Nixon expressed anger at India. Kissinger expressed satisfaction at having saved the China option. Blood went to a desk job. Keating was muzzled. The Enterprise turned back. Yahya Khan was eventually replaced by Bhutto, who suppressed the commission report, denied the rapes, and put Tikka Khan the Butcher of Bengal in charge of the army.
Tikka Khan later became a leader of the Pakistan People’s Party. He died in 2002. He never faced a court.
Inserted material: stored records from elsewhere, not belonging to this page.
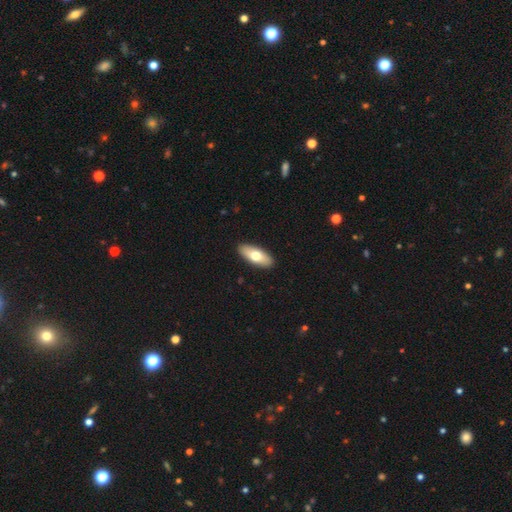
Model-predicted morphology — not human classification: Q: Smooth or featured?
A: smooth (68%); runner-up: featured or disk (26%)
Q: How rounded?
A: in between (79%); runner-up: cigar-shaped (19%)
Q: Merging?
A: none (91%); runner-up: minor disturbance (6%)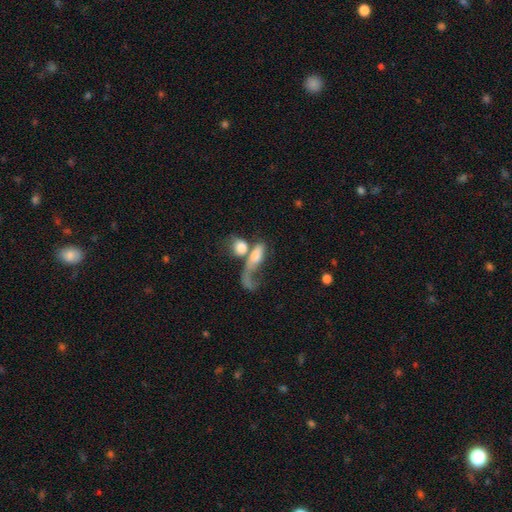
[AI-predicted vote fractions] Smooth or featured? Predicted: smooth (p=0.59). How rounded? Predicted: in between (p=0.65). Merging? Predicted: merger (p=0.49).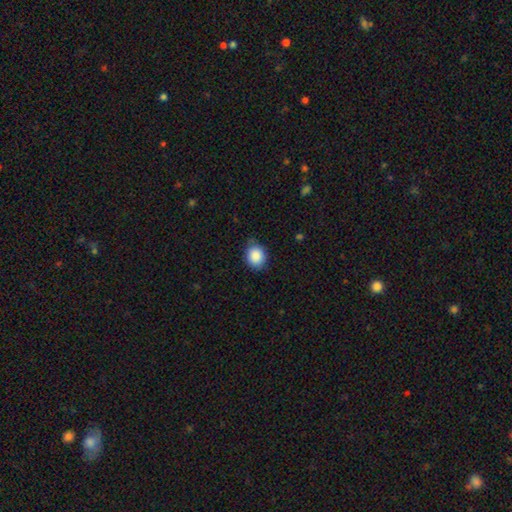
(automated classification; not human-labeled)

The ten million refugees who had flooded into India, eighty to ninety percent of them Hindu, went home. The border states of Tripura, West Bengal, Meghalaya, and Assam, which had been crushed under the weight of the influx, slowly recovered. The Bangladeshi intellectuals, doctors, and professors kidnapped and executed by pro-Pakistani militias on the eve of surrender, specifically to cripple the leadership of the emerging nation, remained dead.
Bangladesh was born.
America had tried to prevent it, had sent a carrier battle group to stop it, had transferred illegal arms to reverse it, had suppressed its own diplomat who had documented it, and had covered for the government that had committed it.
Then America expressed concern.
The Long Shadow Today
Bangladesh is not a historical chapter. It is a living context.
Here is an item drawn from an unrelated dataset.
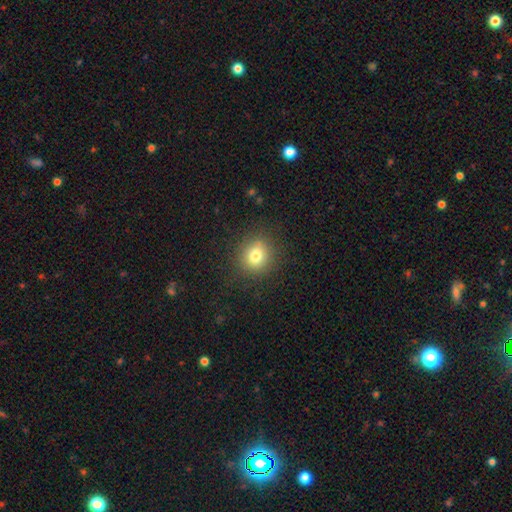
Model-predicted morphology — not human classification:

Sheikh Hasina’s government fell in 2024 in a coup by workers of Zamat-e-Islami. Workers were carrying their flags high. USA chose to call them students.
Muhammad Yunus, installed as chief advisor of Bangladesh. He is a close associate of the Clintons. The American civil society networks that India’s FCRA amendments had been systematically choking for years were exactly the kind of networks that Bangladesh’s new government represents. When Rubio visited Kolkata and stopped at the Missionaries of Charity before anything else, he was signalling continued American interest in exactly those networks. India read the signal.
The land bridge to Southeast Asia runs through Bangladesh and through India’s northeastern states. Matthew VanDyke, arrested by India for espionage, was operating in precisely that corridor. The geography of 1971, East Bengal as the strategic hinge between India’s east and its northeast, is the same geography that matters today.
America built the Pakistani military that committed the genocide of 1971. America protected it diplomatically. America tried to save it militarily. America punished the diplomat who told the truth about it. America then spent the next fifty years continuing to arm and fund the same military establishment that had carried out the killing.
NSA, Doval, was posted in Pakistan as an undercover operative for years. He knows what the Pakistani military establishment is. He watched it from the inside.
Rubio came to talk about partnership. He was sitting across from a man who had read every file, crossed every border, and remembered every chapter that America has preferred to forget.
India received him politely, as is its tradition. The muted welcome Rubio received was the return gift to USA for decades of benevolence towards India.
References
Gary J. Bass, The Blood Telegram: Nixon, Kissinger, and a Forgotten Genocide (New York: Knopf, 2013)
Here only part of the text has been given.